In the documentary’s interviews, Manning opens up about her unhappy childhood. She says both of her biological parents were heavy drinkers, her father was abusive, and she was hated so much by her stepmother that she was eventually kick out of their home. Manning also said that although her father had a problem with her living as a gay man, it didn’t bother him as much as when she revealed her true identity as a transgender woman.

As for why she joined the military in the first place, Manning said she did it “almost on a whim” because it was her way of trying to escape her trans identity. By joining an establishment that requires strict conformity, Manning said that she was hoping that the military could “cure” her sexual identity, much like “going cold turkey from a drug addiction.”

She is more guarded about what it was like to be a transgender woman in prison. Choosing her words carefully, and often pausing before she speaks, Manning said that she was constantly watched in prison, guards would do things such as walk in on her while she was changing clothes, and people’s reactions to her trans identity were “complicated” and “human.” Manning’s experience in solitary confinement has left emotional scars, since she said that a part of her died when she had to spend so much time in isolation.

While out of prison, the documentary shows Manning becoming very active on social media. In the photo shoot for her first post-prison portrait (which she uses as a social-media profile picture), she jokes that her low-cut blouse might show too much “boobage.” As Manning’s post-prison life evolves into very outspoken activism, particularly against Republicans, she experiences extreme reactions from the public: The people who love her think she’s an American hero, and they treat her almost like a rock star when she’s at political events. There people who hate her think she’s a traitor, and they treat her like a disgusting freak.

Manning’s mantra/political slogan has become “We Got This,” as a way of saying that whatever life throws her way, she can handle it. Her decision to run for U.S. Senate as a first-time political candidate speaks to how high her ambitions are and the groundswell of support that she felt from people.
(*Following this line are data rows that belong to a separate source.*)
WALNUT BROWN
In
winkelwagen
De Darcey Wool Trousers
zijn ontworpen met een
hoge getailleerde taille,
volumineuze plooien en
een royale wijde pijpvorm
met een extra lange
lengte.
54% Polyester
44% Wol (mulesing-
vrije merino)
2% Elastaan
However, there’s a sense of loneliness that permeates Manning’s life—she’s estranged from her family and does not have very many close friends, since she understandably finds it difficult to trust people, and her fame causes a certain isolation. At one point in the documentary, Manning says, “I know I’m not the person that people think I am.”

The documentary also shows what happened behind the scenes during Manning’s Senate campaign and the moment that it all imploded in January 2018. In a misguided attempt at what Manning calls “rapport building,” she went to a right-wing political event called “A Night for Freedom” in New York City, where she was seen hobnobbing with pro-Trump supporters and people who express racist, sexist and homophobic viewpoints. As Manning described it on social media, she “crashed the fascist/white supremacist hate brigade party,” and that she “learned in prison that the best way to confront your enemies is face-to-face in their space.” But she got an immense amount from backlash from left-wing people, many of whom withdrew their support of her. (Manning lost the Senate primary by a landslide.)
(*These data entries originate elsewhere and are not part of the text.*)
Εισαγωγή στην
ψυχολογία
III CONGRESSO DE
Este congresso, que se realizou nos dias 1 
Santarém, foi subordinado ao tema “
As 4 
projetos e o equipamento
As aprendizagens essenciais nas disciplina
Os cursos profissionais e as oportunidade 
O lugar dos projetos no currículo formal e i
In “XY Chelsea,” Manning is seen having a meltdown over the backlash, which she mistakenly thought would blow over in a few days. In a tension-filled scene, Manning shouts to spokesperson Janus Rose and campaign manager/communications director Kelly Wright, “This is driving us into the fucking ground!” Later, Manning fights back tears, as she says that going to the “Night for Freedom” event was “indefensible” and “wrong.” She adds, “I’m not a hero. I’ve just always been someone wanting to do something.”

And in a prophetic scene near the end of the movie, Manning has this to say about why she’s chosen to be a risk-taking activist speaking out against government corruption: “What are they going to do? Throw me in prison? Kill me? They’re going to do that anyway if we let them. I’d rather go down fighting.”

Showtime will premiere “XY Chelsea” on June 7, 2019.